• _Assignment 1_:
Translate this sentence from the tree problem editorial into Spanish: "The strategy is to fix the AND, and find the maximum size of a connected subgraph with that given AND."
• _Assignment 2_:
Extend the tree problem editorial, picking up right after its final sentence.

• _Document text_:
= = = = =

**Author:** Trung Nguyen

**Tester and Editorialist:** Alei Reyes ## Problem Link

Practice

## Difficulty

Medium

## PREREQUISITES:

Bruteforce, Tree and DFS

## Problem

Given a tree with vertices labelled from 1 to N, we want to find a connected subgraph S that maximizes |S|*AND(S).

## Explanation

The strategy is to fix the AND, and find the maximum size of a connected subgraph with that given AND.

Suppose that the AND of some set S is A. Since we are dealing with bitwise operations, it is useful to see the binary representation of A.

If A has a bit turned on in position i, then all the elements of S should have also bit i turned on. Similarly if A has a bit turned off in position i, then there should be at least one element in S with a bit turned off in position i.

That means that all elements of S are supermasks of A i.e they can be generated by turning on some of the bits of A.

To find the largest set S with AND(S) = A, we can paint all the vertices that are supermask of A, and find the maximum connected component that has all its vertices painted.

We’ll paint the vertices that are supermasks of A one by one (in any order), and we’ll keep the connected components in a disjoint set union data structure (dsu).

= = = = =

(Stored data)
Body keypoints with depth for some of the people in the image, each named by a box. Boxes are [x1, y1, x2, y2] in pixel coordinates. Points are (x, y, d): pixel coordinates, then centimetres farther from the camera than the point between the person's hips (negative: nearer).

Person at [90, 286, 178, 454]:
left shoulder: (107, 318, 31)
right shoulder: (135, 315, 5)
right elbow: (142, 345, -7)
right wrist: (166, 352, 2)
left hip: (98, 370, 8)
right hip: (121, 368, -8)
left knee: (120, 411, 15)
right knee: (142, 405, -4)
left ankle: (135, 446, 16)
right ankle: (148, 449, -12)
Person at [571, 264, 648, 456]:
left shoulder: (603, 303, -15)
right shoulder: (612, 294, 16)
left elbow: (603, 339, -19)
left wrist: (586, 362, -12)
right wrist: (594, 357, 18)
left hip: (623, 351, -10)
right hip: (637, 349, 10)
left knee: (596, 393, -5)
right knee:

= = = = =

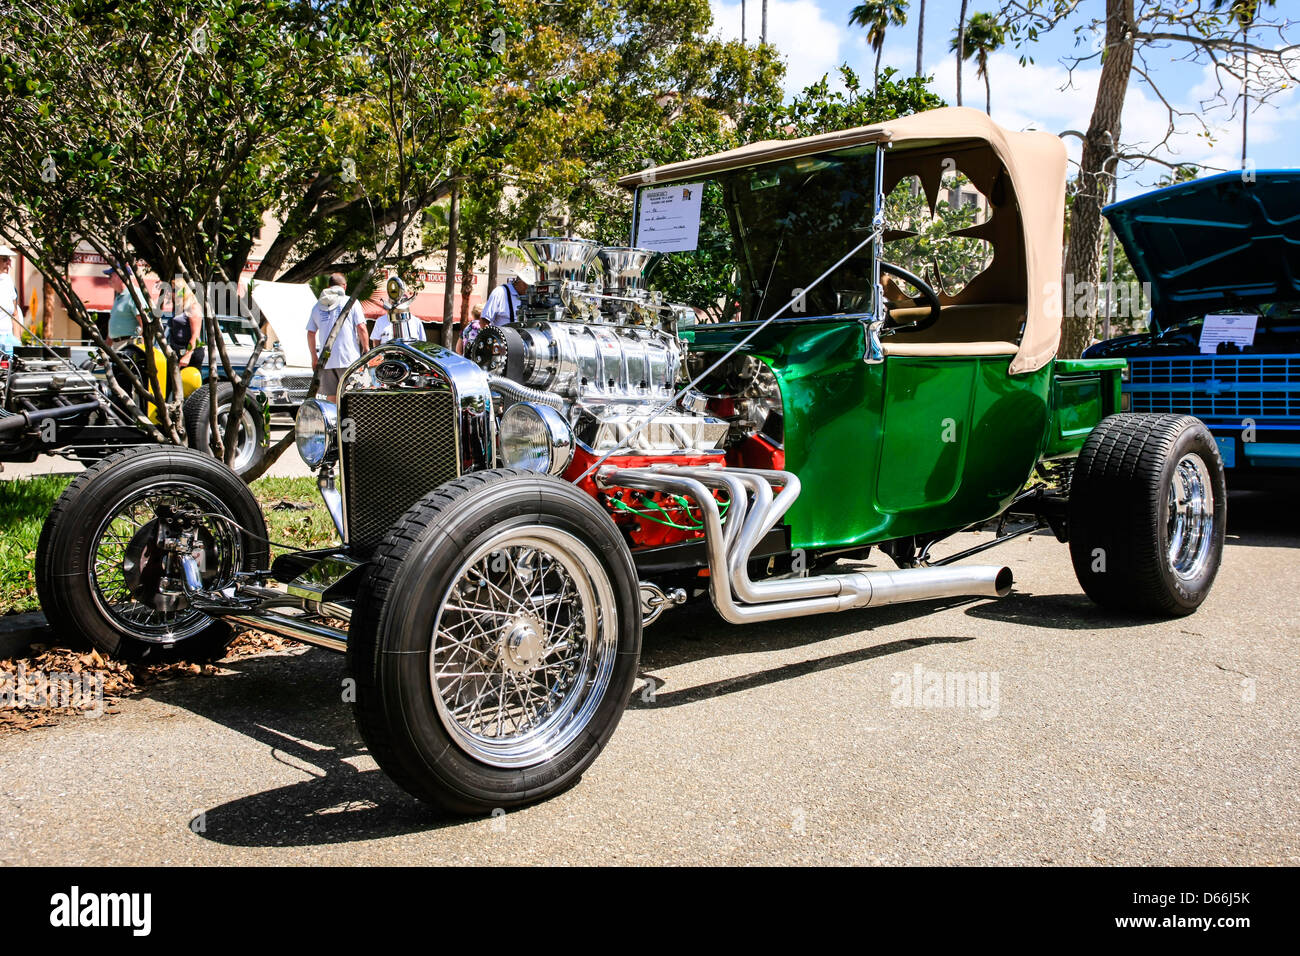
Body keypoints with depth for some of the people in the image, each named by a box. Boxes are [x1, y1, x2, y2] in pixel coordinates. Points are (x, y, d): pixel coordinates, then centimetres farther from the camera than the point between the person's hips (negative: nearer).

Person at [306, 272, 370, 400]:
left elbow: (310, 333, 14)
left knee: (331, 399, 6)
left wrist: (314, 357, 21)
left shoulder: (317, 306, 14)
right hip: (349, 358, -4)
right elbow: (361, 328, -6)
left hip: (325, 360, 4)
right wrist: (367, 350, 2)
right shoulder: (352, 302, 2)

= = = = =

• _Answer 1_:
La estrategia consiste en fijar el AND y encontrar el tamaño máximo de un subgrafo conexo con ese AND dado.

• _Answer 2_:
After rooting the tree in one of its vertices, we get an orientation of the edges, this will be important to keep the connected components. Let p[u] be the parent of u in the tree.

Let’s suppose we are painting node u, it is possible that its parent p[u] is also a supermask of A. In this case we have to update the dsu by merging the components of u and p[u].

Once we have painted all the supermasks of A, the dsu can tell us the component of maximum size.

What is the complexity of our algorithm? We are iterating over all the supermasks of every A from 1 to N. Let’s suppose that A has b bits (for the problem b is at most 17). Then a mask that has k bits turned off will have 2^{k} supermasks. Therefore the number of operations is ∑_{0 ≤ k ≤ b} binomial(b, k) · 2^{k} = 3^{b} (by the binomial theorem)